A ella le encanta el olor del té. Especialmente el de jazmín. Le fascina el cine, donde se entrega completamente a una catarsis de dos horas. Prefiere que no le hablen apenas se despierta; siempre le costó pasar del inconsciente al consciente, y bajar los pies de la cama. A veces se queda dormida en las plazas, sobre todo los domingos soleados. Odia los miércoles. No puede comer comida chatarra: su estómago se queja durante días. El malhumor tarda horas en despejarse de la comisura de sus labios, en esos días en que cada molestia mínima la saca de sus casillas. O de su equilibrio, como dice ella. A ella algunos días le duele estar viva. Acaso respirar sea una tarea titánica algunas mañanas, el vapor en la ducha hirviente es una constante para la mujer frágil que se piensa.

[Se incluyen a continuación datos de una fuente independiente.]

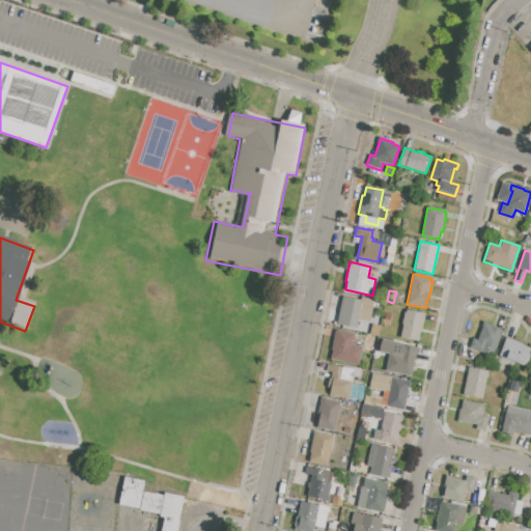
[(342,297),(354,299),(355,296),(374,300),(372,310),(375,311),(374,318),(370,317),(368,331),(337,324),(342,297)]
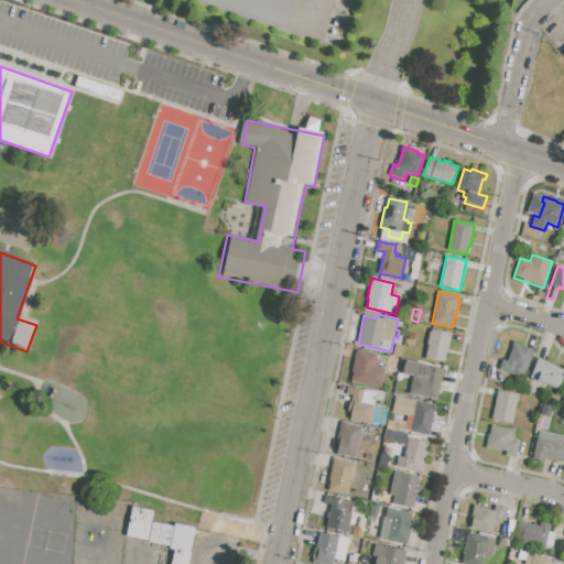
[(431,328),(451,332),(445,362),(424,358),(431,328)]
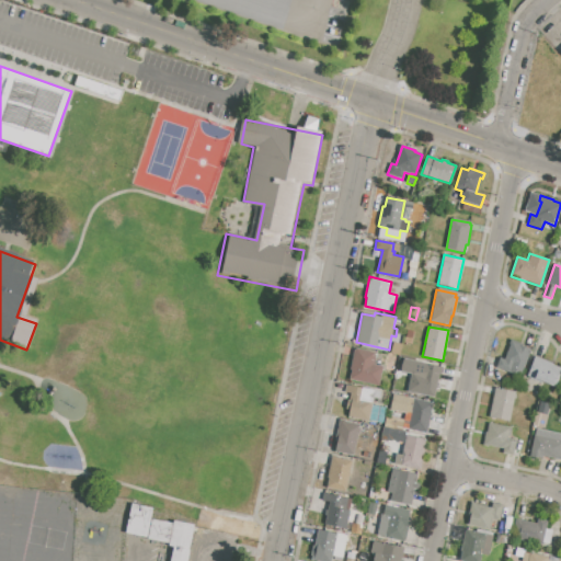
[(512,340),(519,343),(518,345),(530,350),(521,377),(496,368),(500,357),(505,359),(512,340)]
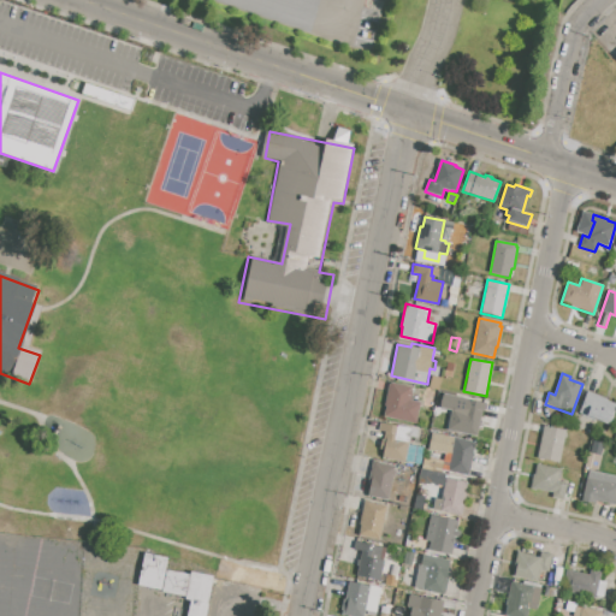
[(389,381),(414,388),(412,400),(421,402),(416,424),(381,416),(389,381)]
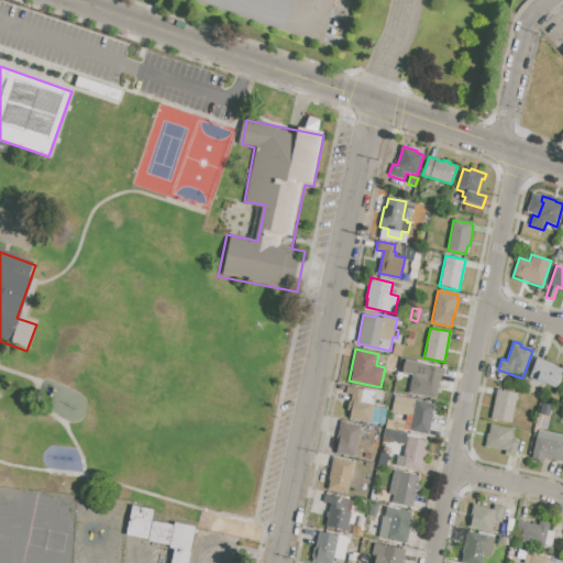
[(537,357),(556,364),(555,366),(562,368),(562,372),(558,388),(545,384),(544,386),(529,381),(537,357)]
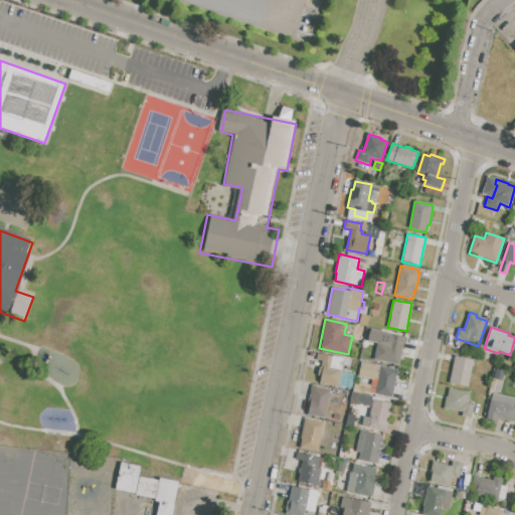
[(378,342),(386,344),(388,334),(406,338),(405,343),(397,342),(394,356),(392,363),(375,359),(378,342)]
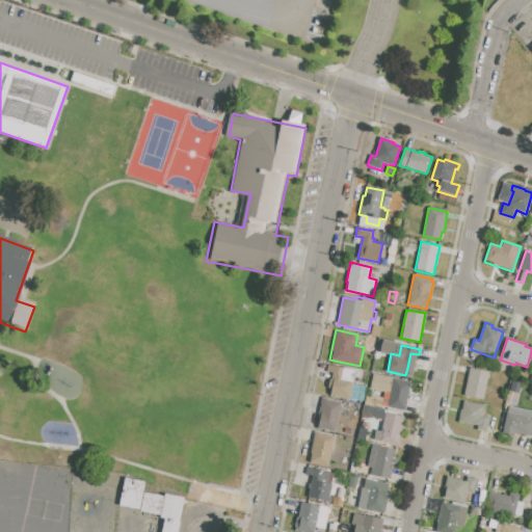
[(328,365),(362,372),(360,379),(354,378),(350,400),(329,395),(330,389),(328,389),(330,380),(333,374),(326,373),(328,365)]
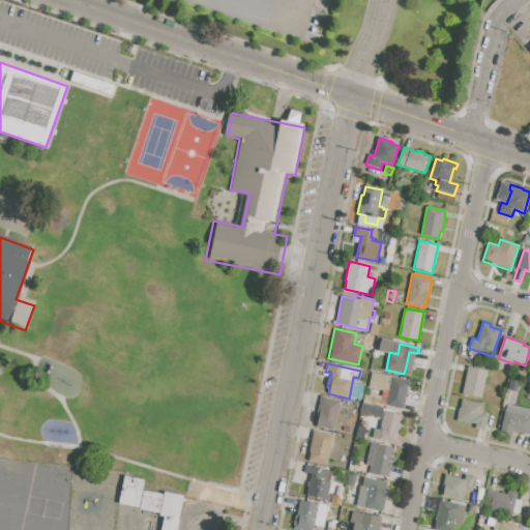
[(468,366),(487,370),(480,398),(462,393),(468,366)]
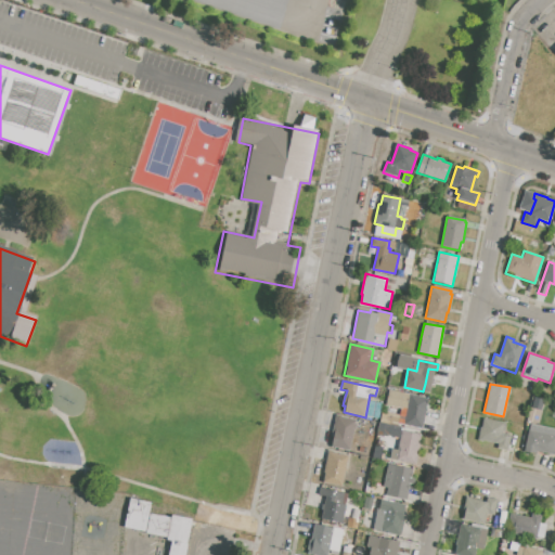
[(389,390),(409,395),(405,410),(386,405),(389,390)]
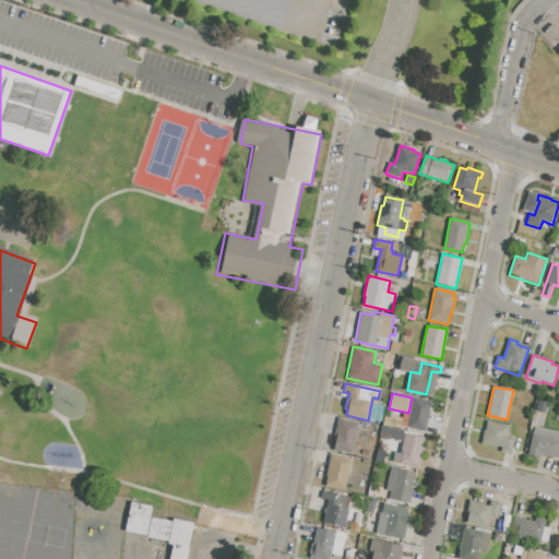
[(414,397),(432,401),(426,432),(407,428),(414,397)]
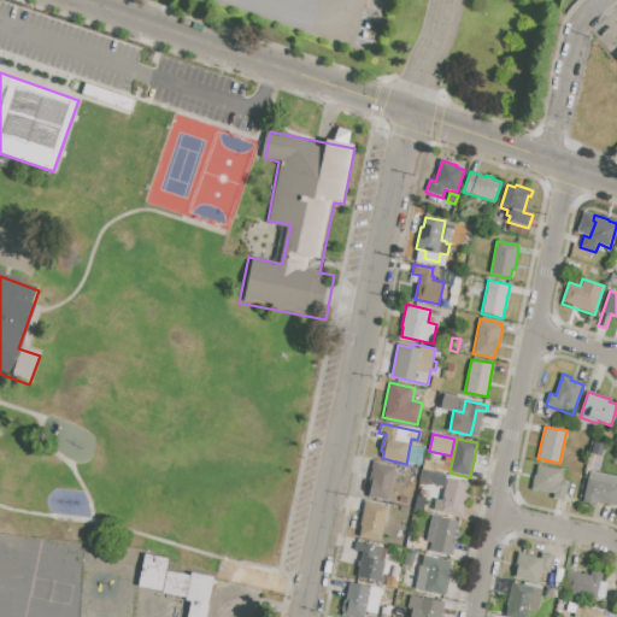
[(594,442),(604,445),(598,469),(587,466),(594,442)]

“Sueño con deslumbrarte alguna noche con un disfraz que no se parezca en nada a la imagen que te hiciste de mí. Puedo jugar a ser lo que yo quiera, sólo tenés que darme la oportunidad.”

Mientras saboreaba un cóctel explosivo de jugo de naranja con lágrimas, pensó que ese invierno duraría para siempre, que sus manos se congelarían y dejaría de escribir. No sabe divertirse, tiene miedo. Miedo de todo. Miedo de lo que puede ser si decide mutar otra vez, sacarse la piel de serpiente-conejo y liberarse de ese cuerpo que odia y ama, que la ata a lo que no desea. Ese invierno plagado de sueños reales, realidades ilusorias e ilusiones volátiles. Ella quiere liberarse. Pero no sabe. El mundo le parece ridículo por momentos, se siente desapegada de todo lo material, como si le fuera posible salirse de su cuerpo y mirar alrededor desde un lugar que no son sus ojos, tocar desde una vibración que no son sus manos. Ninguna canción le habla, está fuera de alcance de cualquier radar, más allá de las palabras. Las ondas que emite son mínimas, tan pequeñas que no superan su espacio personal. Una pregunta ronda en su cabeza continuamente: ¿Por qué cambié algo tan importante para mí por otra persona? ¿Por qué permití que mis valores se trastocaran en el supuesto nombre del amor? Desea, desea ante todo recuperar aquello que perdió, volver a encontrar su esencia, aquella sensación de paz que conoció en algunas noches de verano durante su adolescencia.

“Me escapé. De ella, del lugar, de la cotidianeidad, del ruido, de las charlas banales, del enojo y la preocupación, de la compañía que no es placentera. Pero sobre todo me escapé de lo que me dolió cambiar mi esencia por otra persona. Es hora de mutar a mi original otra vez, de volver a ser.”